Mid Range Performance - The Railgun's Fatal Flaw
Unlike conventional naval guns whose rounds deliver both kinetic and explosive energy, the railgun's need for high impact velocity means it cannot deliver good resuls at mid over the horizon ranges.
Railgun Mid-Range Weaknesses: A Concise Summary
The railgun’s extreme muzzle velocity (~2,500 m/s, Mach 7+) creates two fundamental, interconnected mid-range problems when when striking at target roughly 5–50 nautical miles (nm) downranges that render it impractical for most naval fire support missions without unacceptable compromises.
The railgun’s super fast flat velociy creates a flat trajectories that does not allow the railgun to engage some over-the-horizon targets.
High speed means very short time-of-flight and minimal gravitational drop. For targets just beyond the horizon (e.g., 5–10 nm), the natural gravitationally induced arc is too shallow to clear Earth’s curvature and dip down onto low-lying structures (hull, deck). Hence some targets cannot be effectively engaged as the railgun round will fly harmlessly above it.Low-angle railgun rounds aimed at mid-range over-the-horizon targets that can be struck by full power railgun shots will suffer catastrophic drag losses.
Keeping the trajectory low to maintain reasonable Time of Flight (TOF) forces the lightweight (~10 kg, ~30–40 mm diameter) projectile to remain in dense lower atmosphere. Hypersonic drag is proporional to the square of velocity (v²). This, combined with a railgun rounds effective drag coefficient (Cd) of ~0.15–0.30+ (including plasma sheath and ablation) bleeds 70–90% of the railgun round’s 32 MJ muzzle energy, leaving terminal impact energy of only 3–10 MJ—much less destructive than a conventional 5-inch explosive shell.
The only ballistic “fix” is near-vertical launch angles (typically over 85°+) to rapidly loft the projectile into near-vacuum conditions (above ~100 km altitude, where drag is negligible).
Apogee: 150–315 km depending on exact angle (approaching ~318 km max at straight-up).
Time-of-flight: Stabilizes at ~7.5–8.5 minutes even for mid-range targets (time of flight plateaus as angle nears 90°).
Energy retention: Improves to 50–70% due to coasting in vacuum.
Required guidance: Unguided hits are impossible against anything but large perfectly static targets; mobile targets (ships) move miles in 8 minutes. Active terminal guidance is mandatory—but the Navy never solved electronics hardening for 40,000+ g launch acceleration + electromagnetic interference.
Net result: For practical mid-range engagements, the railgun is forced into slow, predictable, space-lofting shots that turn a supposed rapid-fire gun into an expensive, guidance-dependent quasi-missile with minutes-long delays—completely unsuitable for dynamic naval combat or responsive fire support.
Conventional guns, with lower velocity (Mach 2–3) and heavier explosive shells, produce natural, responsive arcs at modest elevations (10–30°), hitting the same targets in seconds with superior terminal effects and volume of fire.

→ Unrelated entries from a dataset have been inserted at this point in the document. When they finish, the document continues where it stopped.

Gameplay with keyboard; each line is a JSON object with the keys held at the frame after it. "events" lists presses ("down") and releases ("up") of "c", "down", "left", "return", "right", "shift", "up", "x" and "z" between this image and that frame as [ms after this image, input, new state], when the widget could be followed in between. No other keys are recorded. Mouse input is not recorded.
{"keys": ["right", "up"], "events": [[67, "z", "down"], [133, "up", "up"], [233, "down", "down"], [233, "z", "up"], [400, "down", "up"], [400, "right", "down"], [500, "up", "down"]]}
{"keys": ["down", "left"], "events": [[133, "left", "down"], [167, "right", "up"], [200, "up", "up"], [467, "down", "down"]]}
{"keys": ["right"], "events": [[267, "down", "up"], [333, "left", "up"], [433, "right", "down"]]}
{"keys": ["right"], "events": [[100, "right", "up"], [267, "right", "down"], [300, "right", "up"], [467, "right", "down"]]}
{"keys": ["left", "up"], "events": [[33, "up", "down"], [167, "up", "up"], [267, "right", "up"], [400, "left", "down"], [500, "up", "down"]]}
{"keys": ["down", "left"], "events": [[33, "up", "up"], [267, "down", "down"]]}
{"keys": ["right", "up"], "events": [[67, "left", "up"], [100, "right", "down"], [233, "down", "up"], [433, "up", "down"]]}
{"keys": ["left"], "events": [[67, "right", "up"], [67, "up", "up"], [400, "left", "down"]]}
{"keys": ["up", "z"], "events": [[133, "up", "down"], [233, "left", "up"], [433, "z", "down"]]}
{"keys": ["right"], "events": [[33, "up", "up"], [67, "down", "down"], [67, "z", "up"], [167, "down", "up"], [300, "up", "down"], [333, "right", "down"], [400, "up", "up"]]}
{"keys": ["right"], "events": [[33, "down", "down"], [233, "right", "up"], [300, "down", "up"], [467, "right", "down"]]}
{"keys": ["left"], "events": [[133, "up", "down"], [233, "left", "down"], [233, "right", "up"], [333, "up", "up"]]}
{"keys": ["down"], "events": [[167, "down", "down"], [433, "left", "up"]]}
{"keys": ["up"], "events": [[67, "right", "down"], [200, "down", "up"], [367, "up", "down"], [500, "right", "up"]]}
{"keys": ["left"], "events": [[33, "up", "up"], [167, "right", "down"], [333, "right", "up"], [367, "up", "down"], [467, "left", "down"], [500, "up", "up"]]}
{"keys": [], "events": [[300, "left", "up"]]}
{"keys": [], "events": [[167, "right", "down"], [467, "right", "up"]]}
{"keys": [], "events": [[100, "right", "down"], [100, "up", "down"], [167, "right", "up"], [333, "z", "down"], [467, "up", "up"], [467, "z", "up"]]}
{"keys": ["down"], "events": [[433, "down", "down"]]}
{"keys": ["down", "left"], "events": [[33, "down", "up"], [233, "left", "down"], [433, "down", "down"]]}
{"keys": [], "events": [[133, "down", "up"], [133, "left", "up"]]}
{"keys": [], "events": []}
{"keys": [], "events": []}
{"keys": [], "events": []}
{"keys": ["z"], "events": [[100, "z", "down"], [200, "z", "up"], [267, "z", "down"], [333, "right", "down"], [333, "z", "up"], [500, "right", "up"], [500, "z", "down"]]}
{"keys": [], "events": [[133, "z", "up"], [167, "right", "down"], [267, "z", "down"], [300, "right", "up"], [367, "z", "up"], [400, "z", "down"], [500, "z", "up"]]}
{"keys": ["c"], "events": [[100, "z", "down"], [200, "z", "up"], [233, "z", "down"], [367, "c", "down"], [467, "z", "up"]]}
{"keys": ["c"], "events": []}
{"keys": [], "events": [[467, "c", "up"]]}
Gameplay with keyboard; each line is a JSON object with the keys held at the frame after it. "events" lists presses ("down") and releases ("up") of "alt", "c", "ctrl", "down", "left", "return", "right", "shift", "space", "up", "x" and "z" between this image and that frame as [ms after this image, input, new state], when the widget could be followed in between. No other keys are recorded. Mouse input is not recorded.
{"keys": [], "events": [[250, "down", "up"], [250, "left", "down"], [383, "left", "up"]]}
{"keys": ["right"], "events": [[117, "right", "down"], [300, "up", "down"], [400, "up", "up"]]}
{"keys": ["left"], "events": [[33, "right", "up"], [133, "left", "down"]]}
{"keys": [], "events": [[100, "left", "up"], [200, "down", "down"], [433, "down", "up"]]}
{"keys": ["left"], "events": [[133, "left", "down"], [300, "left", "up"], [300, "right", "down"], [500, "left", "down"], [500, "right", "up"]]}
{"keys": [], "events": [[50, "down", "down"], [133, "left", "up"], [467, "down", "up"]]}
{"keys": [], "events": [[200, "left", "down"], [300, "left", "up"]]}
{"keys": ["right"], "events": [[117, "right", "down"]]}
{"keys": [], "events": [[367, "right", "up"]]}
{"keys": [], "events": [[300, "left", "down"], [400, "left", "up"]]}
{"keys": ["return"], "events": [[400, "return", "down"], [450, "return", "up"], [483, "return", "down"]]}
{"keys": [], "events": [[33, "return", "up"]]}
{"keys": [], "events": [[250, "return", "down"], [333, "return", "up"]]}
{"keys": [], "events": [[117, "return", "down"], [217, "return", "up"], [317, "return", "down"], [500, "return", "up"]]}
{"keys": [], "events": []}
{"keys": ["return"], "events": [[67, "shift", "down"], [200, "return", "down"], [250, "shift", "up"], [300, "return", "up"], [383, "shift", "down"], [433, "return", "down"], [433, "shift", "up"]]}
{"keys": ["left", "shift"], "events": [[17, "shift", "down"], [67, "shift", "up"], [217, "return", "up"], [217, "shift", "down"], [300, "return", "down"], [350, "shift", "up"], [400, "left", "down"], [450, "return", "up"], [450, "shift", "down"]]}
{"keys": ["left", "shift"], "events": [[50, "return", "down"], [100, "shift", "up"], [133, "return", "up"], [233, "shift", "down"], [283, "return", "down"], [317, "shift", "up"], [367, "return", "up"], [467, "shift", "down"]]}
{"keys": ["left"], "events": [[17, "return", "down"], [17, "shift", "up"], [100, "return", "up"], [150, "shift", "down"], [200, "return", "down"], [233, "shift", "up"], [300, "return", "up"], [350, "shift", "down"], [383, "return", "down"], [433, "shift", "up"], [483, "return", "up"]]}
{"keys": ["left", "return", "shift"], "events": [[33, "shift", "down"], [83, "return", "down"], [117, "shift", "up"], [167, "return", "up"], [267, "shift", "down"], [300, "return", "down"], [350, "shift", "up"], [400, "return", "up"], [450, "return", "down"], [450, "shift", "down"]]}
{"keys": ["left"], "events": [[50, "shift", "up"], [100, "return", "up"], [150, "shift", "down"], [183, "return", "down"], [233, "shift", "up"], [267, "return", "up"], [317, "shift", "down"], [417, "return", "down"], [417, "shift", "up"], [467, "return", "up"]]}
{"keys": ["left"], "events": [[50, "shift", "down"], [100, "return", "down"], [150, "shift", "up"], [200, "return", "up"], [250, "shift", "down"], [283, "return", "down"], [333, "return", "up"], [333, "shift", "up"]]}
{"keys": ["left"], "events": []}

This mid-range ballistic trap—more than any single engineering hurdle like barrel wear—is the deepest reason railguns never made sense as a general-purpose naval weapon replacement. The physics simply doesn’t allow the “best of both worlds” the hype promised.
Of course there are no railguns that can fire more than a few shots at full power, before the rails/barrel needs replacing.
Note: When power is reduced below full power railguns can fire hundreds of shots before needing to replace the barrel. A practical naval gun needs to be able to fire thousands of rounds before replacement.